Requiescat in pace, you broken, broken standard: Let's call the time of death for WEP. Jim Thompson forwarded me this link that shows that an Aircrack--based on an Aug. 2004 set of code--can rely on just a few hundred thousand passively collected packets and crack a key in seconds. A few hundred thousand packets could be as little as two minutes of collection time on a busy 802.11g network. (Jim Geier ran the number on packets per second for 802.11a and 802.11g in this April article at Small Business Computing.)
Thus the death of WEP. Two to five minutes of collection. A few second most of the time to crack the key. Even keys changed every 10 minutes are thus susceptible to an attack that might allow several minutes of discrete information. Unique keys distributed by 802.1X to each machine on a network reduces the number of packets sent by individual computers, thus still offering a window of possibility of crack-free WEP use. But it's a thin margin.
The article describes using one tool to collect packets, estimating a yield, and then employing aircrack with manual intervention for determining ideal fudge factor for wild guessing. Combine yield averaging with automatic fudging and a sufficiently powerful laptop could break keys quite easily without any intrervention.

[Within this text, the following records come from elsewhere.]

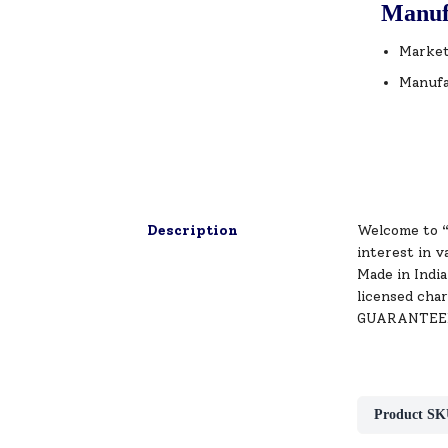
Manuf
Market
Manufa
Description
Welcome to “
interest in v
Made in India
licensed char
GUARANTEED S
Product SK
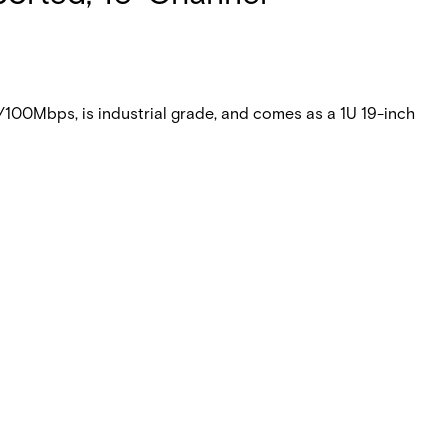
100Mbps, is industrial grade, and comes as a 1U 19-inch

Leave such a laptop running and it could gather a lot of data over a few hours even if the window of decryption is just minutes long for each key.
And that's just the beginning.
Even a casual home user now has something to fear as this is far simpler than previous attacks requiring far less expertise.

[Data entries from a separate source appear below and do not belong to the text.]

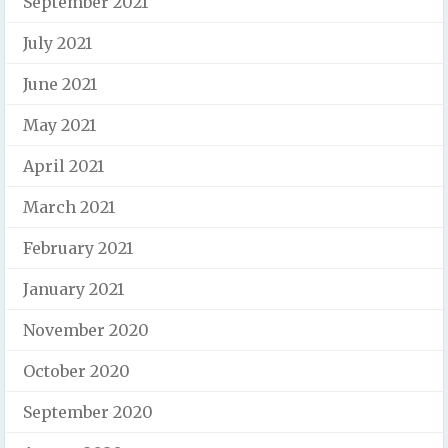
September 2021
July 2021
June 2021
May 2021
April 2021
March 2021
February 2021
January 2021
November 2020
October 2020
September 2020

Time to say good bye to WEP forever.
As of December 2004 TiVO still forces wireless network users to select WEP, even if the adapters attached to the TiVO are WPA enabled and the access point supports WPA.
http://www.google.com/url?sa=U&start=1&q=http://www.tivocommunity.com/tivo-vb/showthread.php%3F%26goto%3Dlastpost%26threadid%3D201994&e=7634
I wonder how many home networks are now vulnerable, because TiVO is slow to update and stupidily cripples network security options for its customers who could otherwise use WPA.